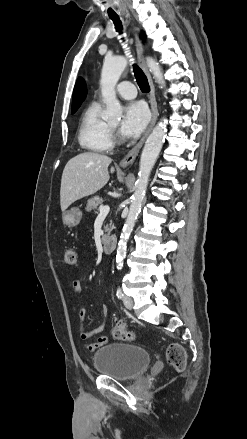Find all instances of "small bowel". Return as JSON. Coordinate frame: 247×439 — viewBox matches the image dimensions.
I'll list each match as a JSON object with an SVG mask.
<instances>
[{"label": "small bowel", "mask_w": 247, "mask_h": 439, "mask_svg": "<svg viewBox=\"0 0 247 439\" xmlns=\"http://www.w3.org/2000/svg\"><path fill=\"white\" fill-rule=\"evenodd\" d=\"M71 293L73 295H78V296L82 295L83 288H82V284L79 280H73V282L71 284ZM107 313H108V307L106 305H104L102 307L103 321L101 322V324L99 326H97L93 330L87 331L86 325H85L86 308L83 305L79 307V309H78V316L80 319L79 334H80L81 339L84 341V347L88 351H95L96 349L108 344L109 340L106 336H99L96 339V341H94V342L88 341L90 338L95 337V336L99 335L100 333H102V331L105 328V320H106Z\"/></svg>", "instance_id": "1"}]
</instances>
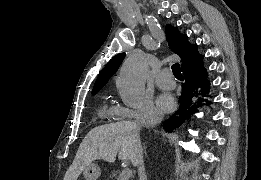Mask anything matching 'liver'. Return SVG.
<instances>
[{
	"instance_id": "liver-1",
	"label": "liver",
	"mask_w": 261,
	"mask_h": 180,
	"mask_svg": "<svg viewBox=\"0 0 261 180\" xmlns=\"http://www.w3.org/2000/svg\"><path fill=\"white\" fill-rule=\"evenodd\" d=\"M139 126L136 122H113L88 132L69 168V180H78L84 168L94 160L113 164L119 160H133L141 148Z\"/></svg>"
}]
</instances>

=======

STATED TASK:
Reproduce the listing above line for line, omitting the pictures.

CORRECT RESPONSE:
Find all instances of "small bowel". Return as JSON. Coordinate frame: 247×439 — viewBox matches the image dimensions.
I'll list each match as a JSON object with an SVG mask.
<instances>
[{"label": "small bowel", "mask_w": 247, "mask_h": 439, "mask_svg": "<svg viewBox=\"0 0 247 439\" xmlns=\"http://www.w3.org/2000/svg\"><path fill=\"white\" fill-rule=\"evenodd\" d=\"M71 293L73 295H78V296L82 295L83 288H82V284L79 280H73V282L71 284ZM107 313H108V307L106 305H104L102 307L103 321L101 322V324L99 326H97L93 330L87 331L86 325H85L86 308L83 305L79 307V309H78V316L80 319L79 334H80L81 339L84 341V347L88 351H95L96 349L108 344L109 340L106 336H99L96 339V341H94V342L88 341L90 338L95 337V336L99 335L100 333H102V331L105 328V320H106Z\"/></svg>", "instance_id": "1"}]
</instances>
Mask anything matching 'liver'. Return SVG.
<instances>
[{
	"instance_id": "liver-1",
	"label": "liver",
	"mask_w": 261,
	"mask_h": 180,
	"mask_svg": "<svg viewBox=\"0 0 261 180\" xmlns=\"http://www.w3.org/2000/svg\"><path fill=\"white\" fill-rule=\"evenodd\" d=\"M139 126L136 122H113L88 132L69 168V180H78L84 168L94 160L113 164L119 160H133L141 148Z\"/></svg>"
}]
</instances>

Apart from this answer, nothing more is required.